Its a neat concept and seems to be well done. Most likely the projection designer had a team crating the content to his/her spec. Once the projection surface and the PJ resolution is established the designer can submit a dimensioned drawing to the content creators and they would come back with the media files needed to achieve the effect. Rather than using Qlab I would bet they are using a media server, if it were me each layer of the scene would be a layer of the media server. The background color would get a layer, any furniture would get a layer, any motion would get a layer and any moments with cast interaction would have layer. By splitting the content among more layers you can tune one thing with out affecting the other layers. Want to speed up the ceiling fan, easy. hold the wine pour cue for another two beats, done. When I have been on shows with heavy video content the more things that can be done with the media server the better. Getting the content guys to touch things up can get pricey and take time.


----------



## ruinexplorer (Dec 22, 2012)

As can be seen below, standard playback with well rehearsed performers can be a good performance. However, interactive projections are becoming more available to the avid tinker (not what was done above) and can result in a great performance. So, yes, create the video and then rehearse extensively in the performance space or the exact set-up.


----------



## DuckJordan (Dec 22, 2012)

Or if you are nine inch nails, create video segments that can be interacted with by the performer Leroy Bennett | Production & lighting designer of Nine Inch Nails' Lights In The Sky Tour


----------



## StephInTeevee (Dec 22, 2012)

Thanks for the replies, everyone - much appreciated!


cpf said:


> My first thought was a continuous video and an operator with their hand on a jog/speed control to help keep it in sync and on-track. Or, a heavily cued setup where a single video track is paused and resumed at all the right moments. Another possibility would be a slideshow built in Flash, or PowerPoint/Keynote I guess, and advanced at the right moments (similar to a pre-rendered video, but without the pre-rendered part).



I hadn't though about a flash sideshow - great idea. About the speed control - is this achievable in Qlab? What other playback software can be used to tinker with speed? Speed control is what's stumping me here. 


> rather than using Qlab I would bet they are using a media server, if it were me each layer of the scene would be a layer of the media server.


Interesting! Can you expand on the media servers? Setup and software? 


> However, interactive projections are becoming more available to the avid tinker (not what was done above) and can result in a great performance. So, yes, create the video and then rehearse extensively in the performance space or the exact set-up.


thanks for the video - great example.


----------



## soundman (Dec 22, 2012)

StephInTeevee said:


> Interesting! Can you expand on the media servers? Setup and software?



Look at PRG's Mbox, Green Hippo, and Catalyst

In a nut shell all the clips will get loaded into a computer and can be called up to play via DMX, timecode, or other software. In addition to just playing the clips the software can manipulate it in real time. Things like masking (think shutter cuts), scaling (zoom), position, color correction, playback speed, and wrapping around 3D objects. 
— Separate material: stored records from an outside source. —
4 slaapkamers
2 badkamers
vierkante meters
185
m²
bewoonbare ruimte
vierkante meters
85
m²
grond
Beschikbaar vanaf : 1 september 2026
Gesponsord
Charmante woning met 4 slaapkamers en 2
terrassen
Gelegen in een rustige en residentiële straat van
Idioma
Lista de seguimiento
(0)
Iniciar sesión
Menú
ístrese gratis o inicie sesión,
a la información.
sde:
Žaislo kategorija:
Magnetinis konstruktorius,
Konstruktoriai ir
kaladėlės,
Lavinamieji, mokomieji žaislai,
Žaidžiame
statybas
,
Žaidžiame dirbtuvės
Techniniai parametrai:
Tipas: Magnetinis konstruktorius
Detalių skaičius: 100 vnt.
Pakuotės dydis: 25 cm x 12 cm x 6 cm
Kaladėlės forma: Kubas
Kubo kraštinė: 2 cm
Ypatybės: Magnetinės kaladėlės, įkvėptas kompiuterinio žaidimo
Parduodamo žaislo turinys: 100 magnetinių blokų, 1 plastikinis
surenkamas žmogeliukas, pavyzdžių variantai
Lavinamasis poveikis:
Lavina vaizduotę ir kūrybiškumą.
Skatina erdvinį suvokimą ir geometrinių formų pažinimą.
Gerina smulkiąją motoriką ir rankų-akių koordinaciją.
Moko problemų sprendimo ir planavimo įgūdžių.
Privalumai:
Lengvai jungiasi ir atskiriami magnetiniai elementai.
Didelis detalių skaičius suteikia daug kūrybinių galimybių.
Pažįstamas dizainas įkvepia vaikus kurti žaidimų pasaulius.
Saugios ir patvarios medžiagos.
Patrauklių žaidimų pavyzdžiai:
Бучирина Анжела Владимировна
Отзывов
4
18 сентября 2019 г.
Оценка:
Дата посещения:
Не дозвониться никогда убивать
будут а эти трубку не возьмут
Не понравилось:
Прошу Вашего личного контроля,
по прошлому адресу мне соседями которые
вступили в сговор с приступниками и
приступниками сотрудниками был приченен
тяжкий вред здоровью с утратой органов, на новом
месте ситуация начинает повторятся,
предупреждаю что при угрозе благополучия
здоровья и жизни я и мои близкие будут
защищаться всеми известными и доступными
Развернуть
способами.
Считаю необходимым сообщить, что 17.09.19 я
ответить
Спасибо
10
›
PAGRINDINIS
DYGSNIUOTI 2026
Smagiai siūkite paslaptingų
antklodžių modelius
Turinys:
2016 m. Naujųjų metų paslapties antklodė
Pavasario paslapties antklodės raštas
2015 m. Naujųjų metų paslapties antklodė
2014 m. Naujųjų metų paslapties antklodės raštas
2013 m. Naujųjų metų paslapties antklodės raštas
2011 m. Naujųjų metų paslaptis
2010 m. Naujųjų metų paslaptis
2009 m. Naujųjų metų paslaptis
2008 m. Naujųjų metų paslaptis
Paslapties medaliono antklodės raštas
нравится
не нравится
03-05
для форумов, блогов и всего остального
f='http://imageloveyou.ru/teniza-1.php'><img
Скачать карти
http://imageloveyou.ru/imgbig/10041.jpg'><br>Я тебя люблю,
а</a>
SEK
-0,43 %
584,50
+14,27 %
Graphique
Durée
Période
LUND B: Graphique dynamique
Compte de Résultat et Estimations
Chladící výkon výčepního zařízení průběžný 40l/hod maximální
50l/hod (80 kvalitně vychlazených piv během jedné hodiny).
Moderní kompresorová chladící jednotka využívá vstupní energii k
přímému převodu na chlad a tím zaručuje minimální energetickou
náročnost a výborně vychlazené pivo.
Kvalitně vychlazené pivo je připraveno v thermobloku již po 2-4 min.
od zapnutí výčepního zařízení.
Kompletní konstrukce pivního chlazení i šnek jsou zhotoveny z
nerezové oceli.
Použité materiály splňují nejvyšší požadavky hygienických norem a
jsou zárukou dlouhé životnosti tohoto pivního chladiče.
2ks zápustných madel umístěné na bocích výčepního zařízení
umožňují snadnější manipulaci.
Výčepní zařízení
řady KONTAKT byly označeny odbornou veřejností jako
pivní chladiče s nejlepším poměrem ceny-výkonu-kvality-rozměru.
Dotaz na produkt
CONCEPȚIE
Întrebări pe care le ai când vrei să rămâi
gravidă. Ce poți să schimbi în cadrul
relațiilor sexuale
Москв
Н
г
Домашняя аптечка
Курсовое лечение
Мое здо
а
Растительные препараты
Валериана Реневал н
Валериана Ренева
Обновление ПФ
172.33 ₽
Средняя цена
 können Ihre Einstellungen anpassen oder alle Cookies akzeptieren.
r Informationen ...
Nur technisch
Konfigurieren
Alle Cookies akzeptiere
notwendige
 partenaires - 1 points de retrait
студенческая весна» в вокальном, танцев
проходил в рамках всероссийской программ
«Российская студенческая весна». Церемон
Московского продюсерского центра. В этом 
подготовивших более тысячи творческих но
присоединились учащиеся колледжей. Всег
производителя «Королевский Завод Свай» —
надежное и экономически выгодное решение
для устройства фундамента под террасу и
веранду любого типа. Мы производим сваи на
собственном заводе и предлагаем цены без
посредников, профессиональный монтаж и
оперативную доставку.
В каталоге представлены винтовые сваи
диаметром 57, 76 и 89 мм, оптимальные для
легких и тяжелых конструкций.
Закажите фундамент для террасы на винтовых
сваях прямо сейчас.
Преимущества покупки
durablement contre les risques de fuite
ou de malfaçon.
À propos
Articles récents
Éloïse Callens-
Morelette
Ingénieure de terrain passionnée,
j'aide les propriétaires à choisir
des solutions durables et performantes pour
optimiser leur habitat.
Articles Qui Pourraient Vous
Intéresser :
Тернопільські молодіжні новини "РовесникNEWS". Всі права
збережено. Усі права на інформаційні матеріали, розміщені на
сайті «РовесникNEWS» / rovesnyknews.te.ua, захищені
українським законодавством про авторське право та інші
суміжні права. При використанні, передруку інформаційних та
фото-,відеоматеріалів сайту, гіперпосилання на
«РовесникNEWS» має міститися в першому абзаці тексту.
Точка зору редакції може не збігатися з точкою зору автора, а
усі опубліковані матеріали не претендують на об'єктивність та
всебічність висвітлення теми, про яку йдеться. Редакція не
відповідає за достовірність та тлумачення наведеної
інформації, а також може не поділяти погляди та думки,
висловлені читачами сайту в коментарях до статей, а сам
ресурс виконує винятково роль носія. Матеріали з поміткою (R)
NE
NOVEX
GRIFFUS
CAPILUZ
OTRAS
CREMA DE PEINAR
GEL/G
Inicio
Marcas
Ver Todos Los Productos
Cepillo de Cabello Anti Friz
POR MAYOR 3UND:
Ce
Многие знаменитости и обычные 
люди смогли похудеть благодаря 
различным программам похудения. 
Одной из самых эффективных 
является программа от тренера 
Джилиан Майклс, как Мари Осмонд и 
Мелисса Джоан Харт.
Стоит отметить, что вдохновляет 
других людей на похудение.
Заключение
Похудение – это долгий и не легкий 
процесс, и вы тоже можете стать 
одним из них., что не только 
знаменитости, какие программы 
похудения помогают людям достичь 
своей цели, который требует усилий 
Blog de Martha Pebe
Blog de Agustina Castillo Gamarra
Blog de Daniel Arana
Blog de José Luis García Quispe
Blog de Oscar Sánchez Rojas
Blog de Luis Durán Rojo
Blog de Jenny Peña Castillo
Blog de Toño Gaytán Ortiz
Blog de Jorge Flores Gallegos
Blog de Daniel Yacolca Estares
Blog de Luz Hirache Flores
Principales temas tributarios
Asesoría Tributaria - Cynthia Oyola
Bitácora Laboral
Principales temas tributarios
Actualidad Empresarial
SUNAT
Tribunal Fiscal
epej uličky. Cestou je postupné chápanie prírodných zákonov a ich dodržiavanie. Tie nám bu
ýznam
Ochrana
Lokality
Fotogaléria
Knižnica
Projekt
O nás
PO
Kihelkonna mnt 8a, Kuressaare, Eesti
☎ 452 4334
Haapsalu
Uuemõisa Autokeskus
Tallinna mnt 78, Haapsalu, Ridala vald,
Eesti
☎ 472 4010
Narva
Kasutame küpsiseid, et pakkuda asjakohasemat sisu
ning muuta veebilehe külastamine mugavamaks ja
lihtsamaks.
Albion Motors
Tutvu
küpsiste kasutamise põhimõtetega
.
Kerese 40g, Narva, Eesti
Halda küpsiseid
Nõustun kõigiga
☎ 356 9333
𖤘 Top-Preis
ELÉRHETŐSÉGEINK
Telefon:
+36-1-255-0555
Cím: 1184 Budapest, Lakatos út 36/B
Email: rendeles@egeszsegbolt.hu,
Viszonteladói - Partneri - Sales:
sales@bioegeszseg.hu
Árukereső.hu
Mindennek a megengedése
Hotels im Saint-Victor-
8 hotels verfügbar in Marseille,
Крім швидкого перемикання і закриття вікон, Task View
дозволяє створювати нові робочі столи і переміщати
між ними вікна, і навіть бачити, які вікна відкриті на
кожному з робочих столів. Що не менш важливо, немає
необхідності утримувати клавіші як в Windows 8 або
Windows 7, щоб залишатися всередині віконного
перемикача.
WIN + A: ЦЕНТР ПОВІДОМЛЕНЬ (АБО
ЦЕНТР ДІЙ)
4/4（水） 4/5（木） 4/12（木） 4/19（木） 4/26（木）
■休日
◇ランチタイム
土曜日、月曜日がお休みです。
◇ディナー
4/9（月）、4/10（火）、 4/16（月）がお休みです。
I'm not a media server guy but I have fiddled with them in the shop and spoken to people who do it for a living.


----------



## StephInTeevee (Dec 22, 2012)

soundman said:


> In a nut shell all the clips will get loaded into a computer and can be called up to play via DMX, timecode, or other software. In addition to just playing the clips the software can manipulate it in real time. Things like masking (think shutter cuts), scaling (zoom), position, color correction, playback speed, and wrapping around 3D objects.


Thanks!

In case anyone's curious, I got in touch with the designer - he said he used Modul8 and Isadora. The latter allows for a lot of playback flexibility, I think that's what I'm going to go with!


----------